**Problem:** Copy the lines of the items below word for word, starting at the line that contains "To apply the" and ending at the line that contains "allowing the possibility", with both of those lines included.

**Dataset records:**
════════════════════
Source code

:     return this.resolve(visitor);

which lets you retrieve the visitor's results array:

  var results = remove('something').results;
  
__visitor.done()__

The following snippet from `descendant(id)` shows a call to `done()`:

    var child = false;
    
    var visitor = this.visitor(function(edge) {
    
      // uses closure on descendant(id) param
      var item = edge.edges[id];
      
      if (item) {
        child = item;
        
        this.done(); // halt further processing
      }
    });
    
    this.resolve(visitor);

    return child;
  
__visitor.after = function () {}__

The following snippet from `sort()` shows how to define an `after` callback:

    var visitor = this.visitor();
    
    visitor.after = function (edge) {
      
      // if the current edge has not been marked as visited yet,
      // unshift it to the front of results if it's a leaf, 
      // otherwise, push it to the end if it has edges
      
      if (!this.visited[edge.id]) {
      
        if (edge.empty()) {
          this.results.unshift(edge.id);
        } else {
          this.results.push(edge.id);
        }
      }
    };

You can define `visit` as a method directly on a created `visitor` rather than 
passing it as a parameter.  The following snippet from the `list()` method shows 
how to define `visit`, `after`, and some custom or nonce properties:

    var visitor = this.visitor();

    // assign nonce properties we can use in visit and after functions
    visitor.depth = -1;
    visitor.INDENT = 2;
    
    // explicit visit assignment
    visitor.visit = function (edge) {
════════════════════
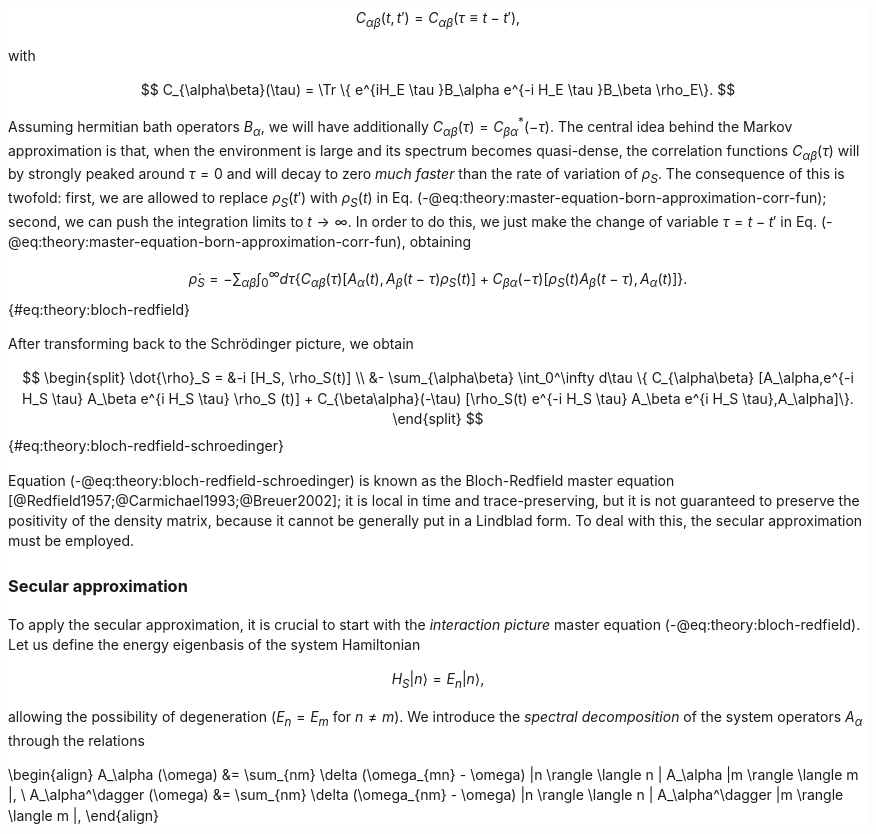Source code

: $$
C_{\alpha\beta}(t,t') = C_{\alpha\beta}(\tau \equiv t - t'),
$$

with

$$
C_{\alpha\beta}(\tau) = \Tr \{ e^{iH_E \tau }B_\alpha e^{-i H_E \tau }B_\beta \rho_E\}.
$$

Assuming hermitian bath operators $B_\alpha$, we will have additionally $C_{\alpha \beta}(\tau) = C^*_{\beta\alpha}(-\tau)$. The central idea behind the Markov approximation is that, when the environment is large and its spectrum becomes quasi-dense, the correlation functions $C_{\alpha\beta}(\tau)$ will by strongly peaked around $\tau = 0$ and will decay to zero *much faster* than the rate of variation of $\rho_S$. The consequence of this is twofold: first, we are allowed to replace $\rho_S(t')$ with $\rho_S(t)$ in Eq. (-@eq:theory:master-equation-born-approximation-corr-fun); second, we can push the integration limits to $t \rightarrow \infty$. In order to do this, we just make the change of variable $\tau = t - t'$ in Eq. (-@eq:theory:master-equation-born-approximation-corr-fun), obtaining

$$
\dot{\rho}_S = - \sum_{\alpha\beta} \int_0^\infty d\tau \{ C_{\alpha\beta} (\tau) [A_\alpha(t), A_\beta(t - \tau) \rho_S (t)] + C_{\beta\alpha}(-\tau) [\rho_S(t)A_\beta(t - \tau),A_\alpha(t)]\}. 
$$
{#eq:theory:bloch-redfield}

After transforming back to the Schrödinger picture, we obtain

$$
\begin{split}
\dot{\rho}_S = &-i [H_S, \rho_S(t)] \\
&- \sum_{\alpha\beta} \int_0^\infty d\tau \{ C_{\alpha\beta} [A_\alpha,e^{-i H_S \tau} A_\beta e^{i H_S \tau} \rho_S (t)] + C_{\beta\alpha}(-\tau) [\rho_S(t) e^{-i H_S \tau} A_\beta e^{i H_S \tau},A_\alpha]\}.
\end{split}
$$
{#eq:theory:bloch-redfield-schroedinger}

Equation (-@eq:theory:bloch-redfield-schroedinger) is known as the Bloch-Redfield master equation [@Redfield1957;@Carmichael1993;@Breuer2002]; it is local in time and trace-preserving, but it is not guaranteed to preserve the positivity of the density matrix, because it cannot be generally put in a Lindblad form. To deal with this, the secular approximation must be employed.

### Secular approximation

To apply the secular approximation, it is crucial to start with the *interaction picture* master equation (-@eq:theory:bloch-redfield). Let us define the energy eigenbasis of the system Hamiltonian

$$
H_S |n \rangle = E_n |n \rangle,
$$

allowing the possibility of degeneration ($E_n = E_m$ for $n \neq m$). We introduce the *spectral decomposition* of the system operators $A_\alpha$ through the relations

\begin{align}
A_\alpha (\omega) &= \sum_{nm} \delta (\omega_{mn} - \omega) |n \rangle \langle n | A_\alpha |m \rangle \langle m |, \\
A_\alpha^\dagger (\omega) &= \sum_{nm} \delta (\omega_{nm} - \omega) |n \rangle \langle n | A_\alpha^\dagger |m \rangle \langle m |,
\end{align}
════════════════════
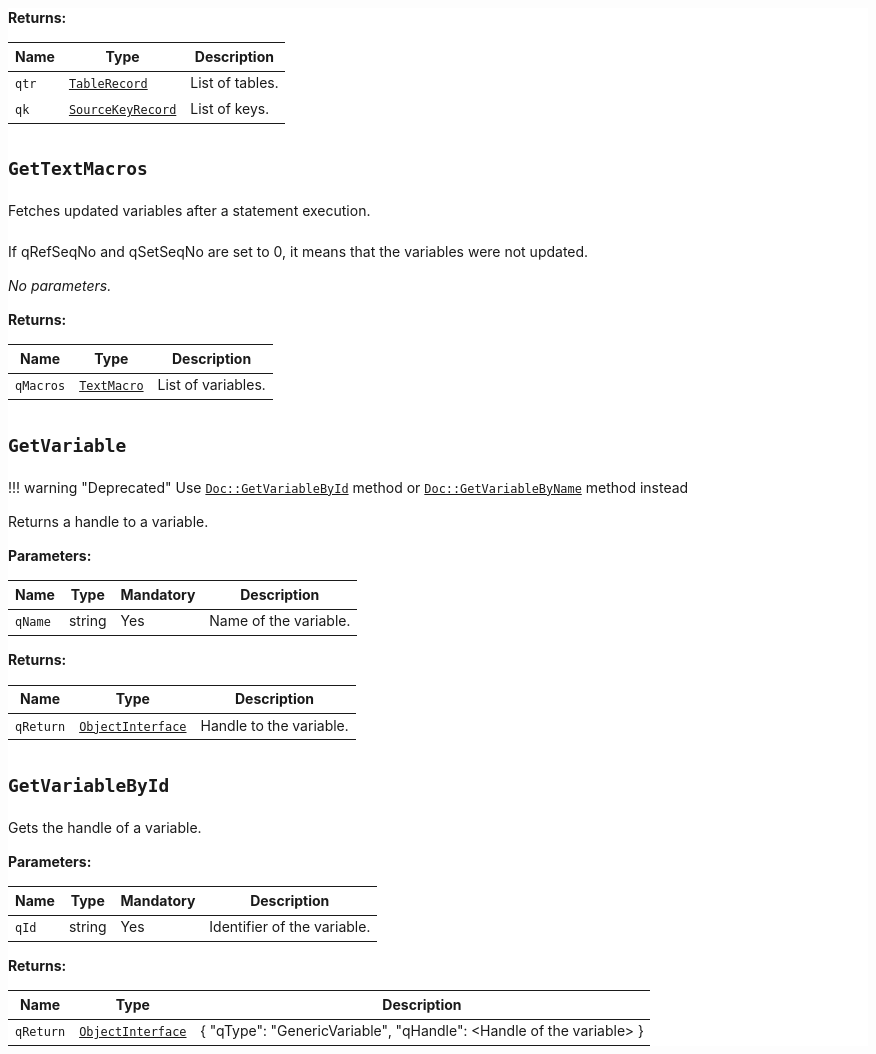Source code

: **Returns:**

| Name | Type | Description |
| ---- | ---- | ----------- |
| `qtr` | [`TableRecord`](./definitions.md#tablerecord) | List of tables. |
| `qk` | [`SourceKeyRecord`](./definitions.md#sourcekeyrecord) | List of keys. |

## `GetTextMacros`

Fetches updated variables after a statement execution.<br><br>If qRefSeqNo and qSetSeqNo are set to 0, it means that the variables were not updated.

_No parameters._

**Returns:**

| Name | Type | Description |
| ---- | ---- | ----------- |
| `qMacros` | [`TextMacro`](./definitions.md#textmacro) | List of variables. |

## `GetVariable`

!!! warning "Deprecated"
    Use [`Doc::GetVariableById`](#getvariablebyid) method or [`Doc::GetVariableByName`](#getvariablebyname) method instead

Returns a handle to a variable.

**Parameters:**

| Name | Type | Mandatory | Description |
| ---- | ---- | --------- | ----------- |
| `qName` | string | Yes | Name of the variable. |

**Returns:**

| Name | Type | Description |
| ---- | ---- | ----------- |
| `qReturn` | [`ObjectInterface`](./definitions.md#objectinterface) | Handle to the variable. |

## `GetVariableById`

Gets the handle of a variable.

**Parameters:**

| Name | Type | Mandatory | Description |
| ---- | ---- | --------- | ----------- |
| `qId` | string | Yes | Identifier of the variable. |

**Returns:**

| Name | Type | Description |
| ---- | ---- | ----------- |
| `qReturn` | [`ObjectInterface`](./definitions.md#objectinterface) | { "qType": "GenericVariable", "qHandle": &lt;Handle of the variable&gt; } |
════════════════════
**Solution to this task:**
To apply the secular approximation, it is crucial to start with the *interaction picture* master equation (-@eq:theory:bloch-redfield). Let us define the energy eigenbasis of the system Hamiltonian

$$
H_S |n \rangle = E_n |n \rangle,
$$

allowing the possibility of degeneration ($E_n = E_m$ for $n \neq m$). We introduce the *spectral decomposition* of the system operators $A_\alpha$ through the relations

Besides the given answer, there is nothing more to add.